A 50% loss requires a 100% gain to recover. A 90% loss requires a 900% gain. If you experience two separate 90% drawdowns and reinvest nothing in between, you need roughly a 9,900% return from the second bottom just to reach your original cost basis. NVIDIA delivered that, and then some. Most companies that fall 90% never come back at all.

The historical record shows how violent the ride was. From the start of 2000 through May 2026, NVIDIA returned roughly 221,833% on a split-adjusted basis. Inside that line are two collapses the host described, plus a long stretch in 2002 and 2003 when the stock fell another 66% from $0.51 to $0.18 before any recovery began.

The financial concept the quote points to is concentration risk combined with sequence risk. Time in the market only rewards you if you can stay in the market. A 58-year-old with $800,000 saved who put half into a single high-beta name watched that $400,000 become $40,000 during a 90% drawdown. If that happens in the first five years of retirement, no recovery curve fixes the withdrawals already taken at the bottom.

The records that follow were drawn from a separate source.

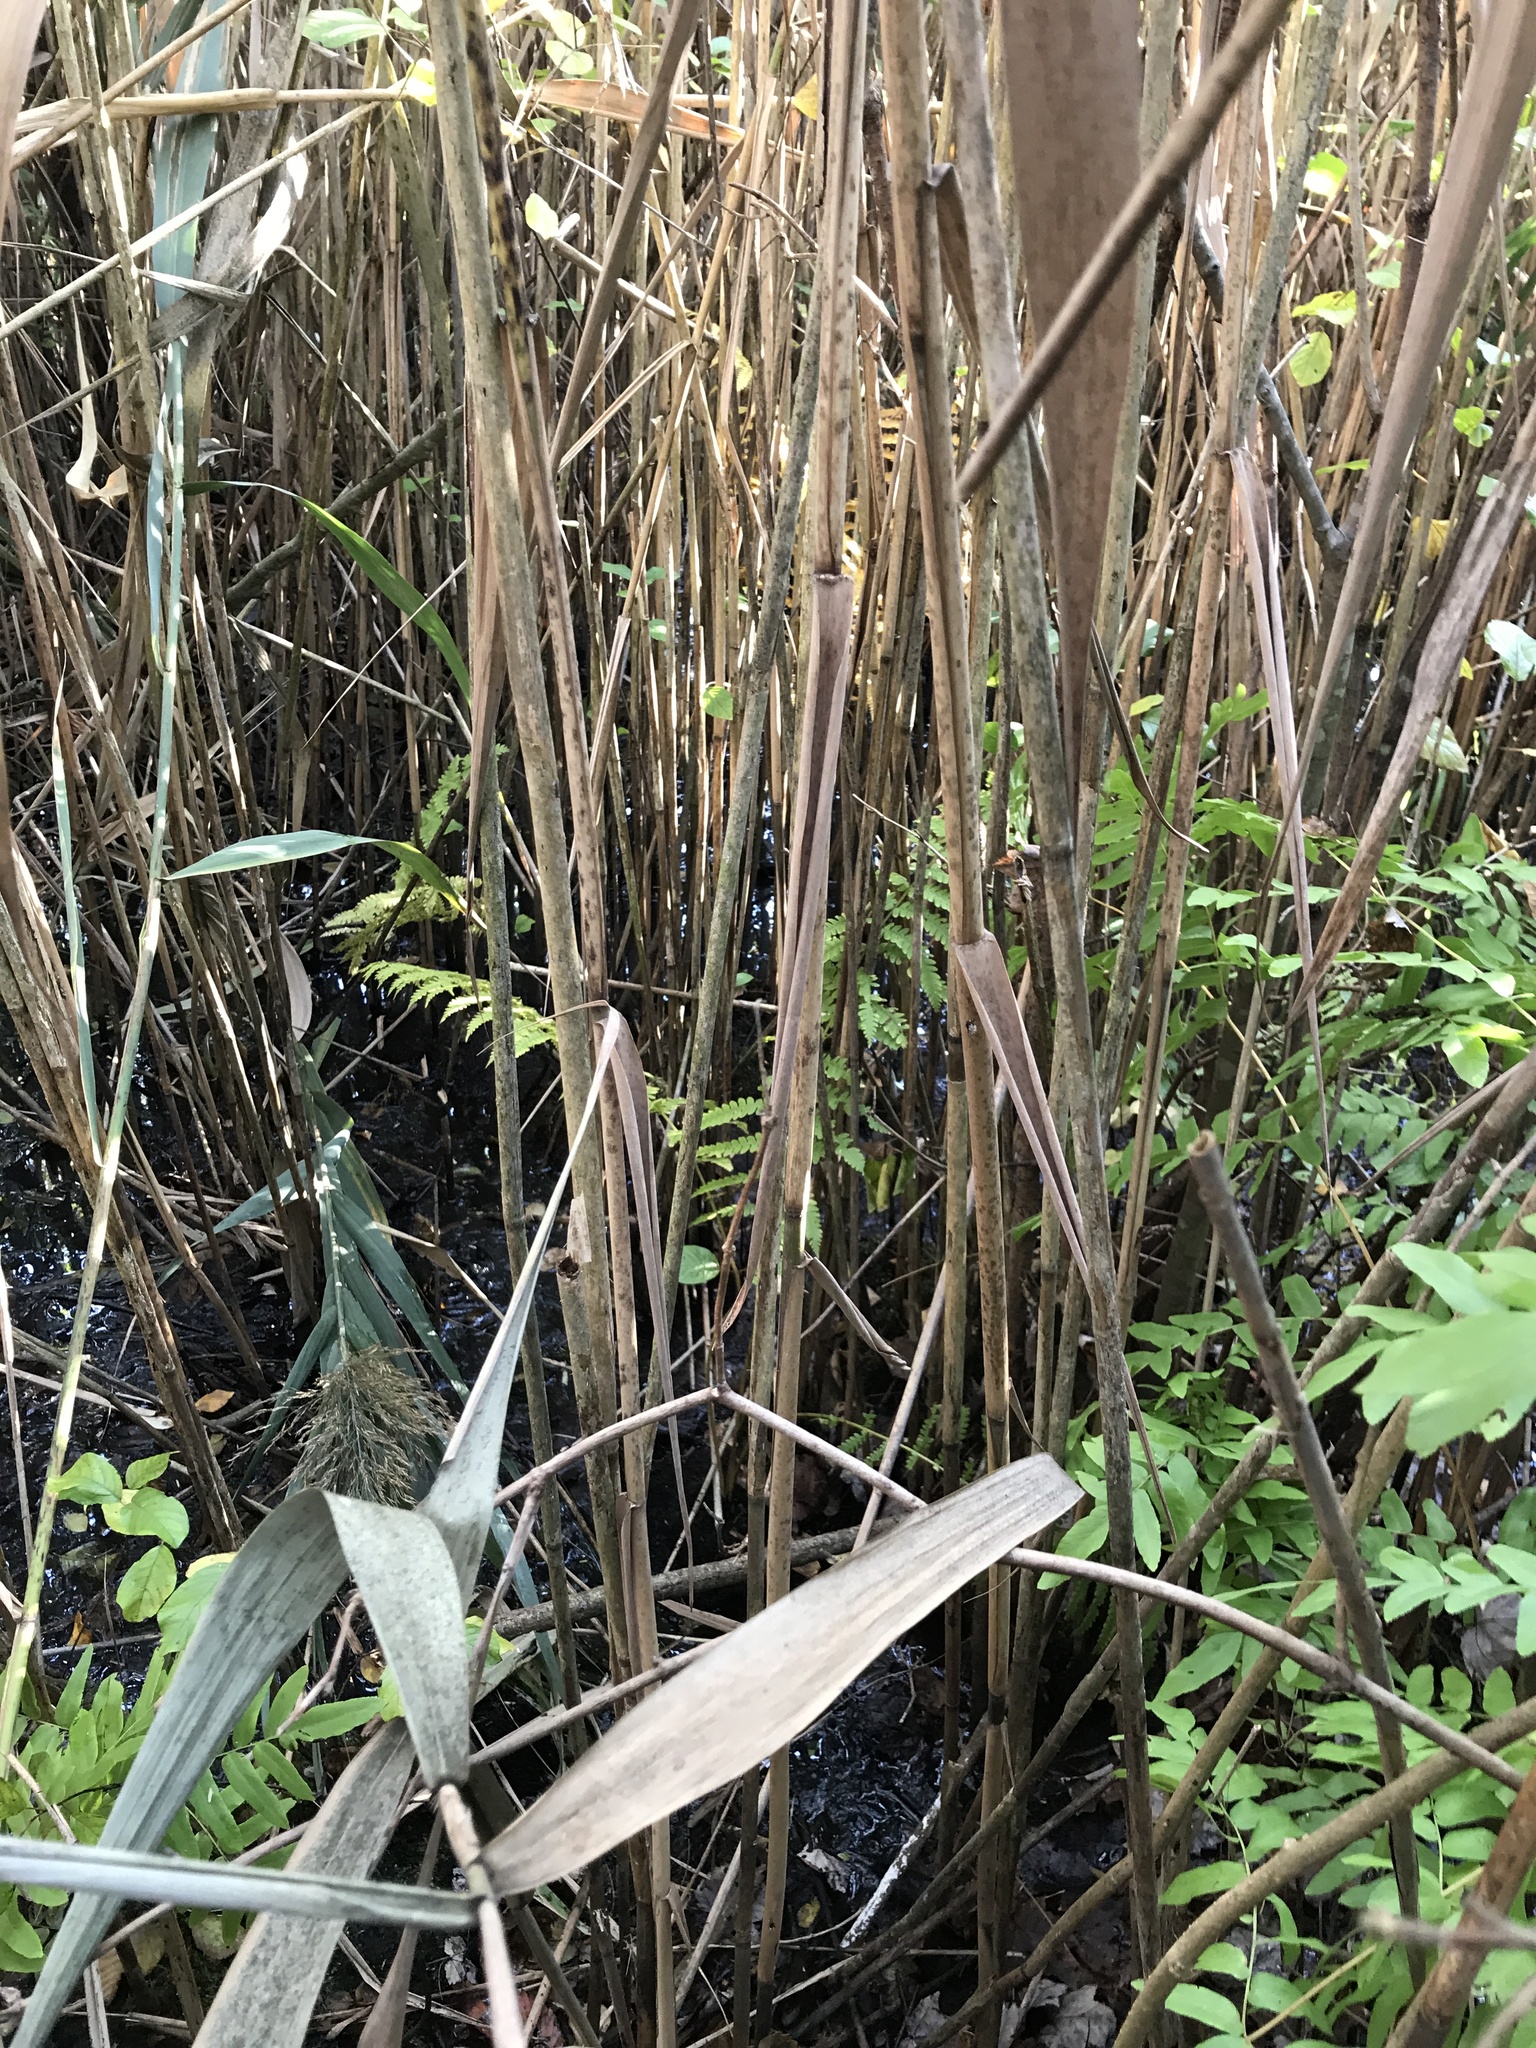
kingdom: Plantae
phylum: Tracheophyta
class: Polypodiopsida
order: Osmundales
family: Osmundaceae
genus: Osmundastrum
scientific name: Osmundastrum cinnamomeum
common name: Cinnamon fern
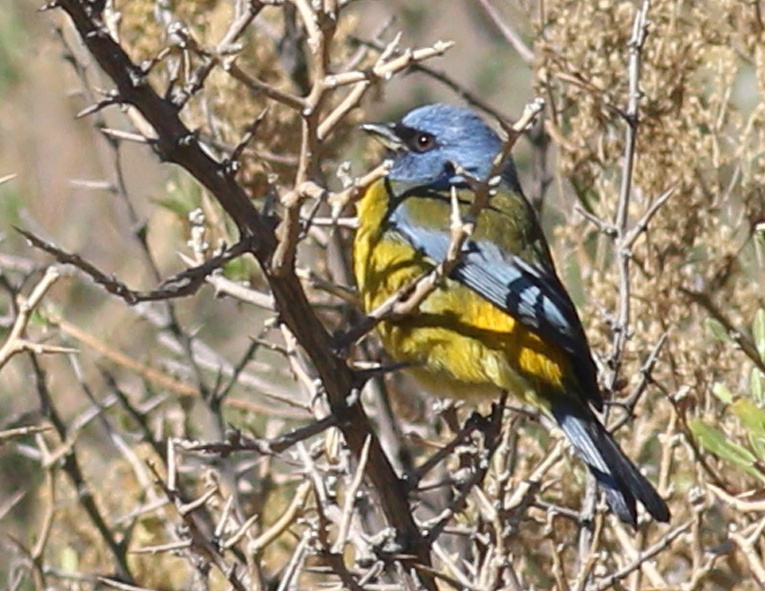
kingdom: Animalia
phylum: Chordata
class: Aves
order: Passeriformes
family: Thraupidae
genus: Rauenia
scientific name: Rauenia bonariensis
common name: Blue-and-yellow tanager
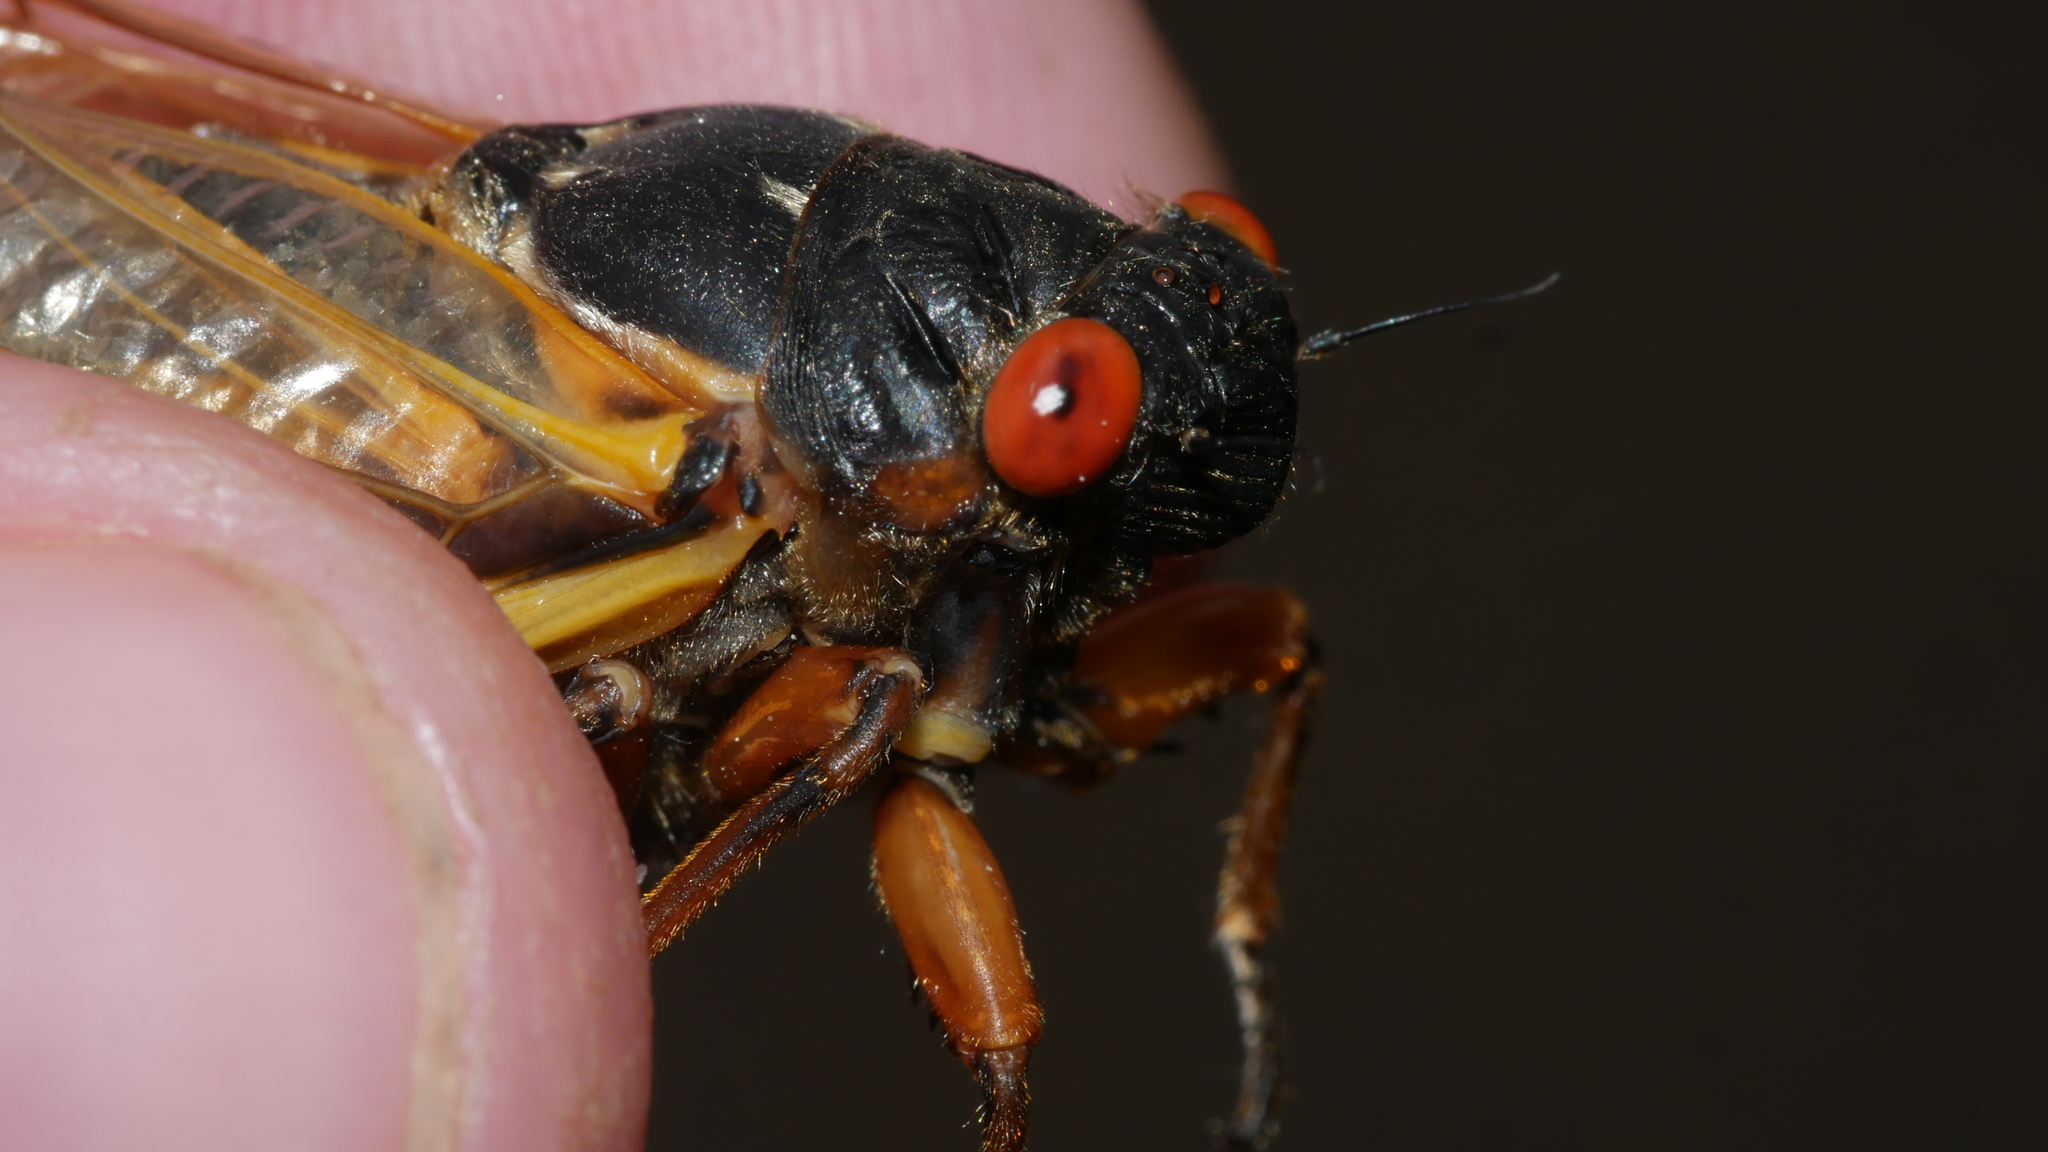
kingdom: Animalia
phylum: Arthropoda
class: Insecta
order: Hemiptera
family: Cicadidae
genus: Magicicada
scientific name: Magicicada septendecim
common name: Periodical cicada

Who does the “hold through anything” advice fit

  1. Accumulators with 20-plus years of runway and steady contributions. Drawdowns become buying windows. The math of dollar-cost averaging into a recovering business does the heavy lifting.
  2. Investors whose position is small enough to fail. A 3% to 5% allocation to a volatile single name lets you sit through a 90% loss without touching your retirement plan.
  3. Anyone within ten years of relying on the money. Sequence risk dominates. NVIDIA’s 2.335 beta and 52-week range of roughly $111 to $217 are not retiree-friendly inputs, regardless of fundamentals.
  4. Investors are using concentrated positions to fund near-term spending. The recovery math does not care how good the business is.

What to actually do

Pull up your brokerage statement and add up every position tied to a single company, including employer stock and ETFs with heavy overlap. If any one name represents more than 10% of the money you will need within ten years, write down what your balance becomes after a 90% drop and ask whether your plan still works.

NVIDIA’s fundamentals are strong: four straight quarterly beats, Q4 revenue of $68.13 billion, and analyst targets near $269. None of that changes the recovery math if you own too much and need the money too soon.

Huang’s bet paid off because he had time, control, and nothing else to lose. Most investors have at least one of those constraints inverted.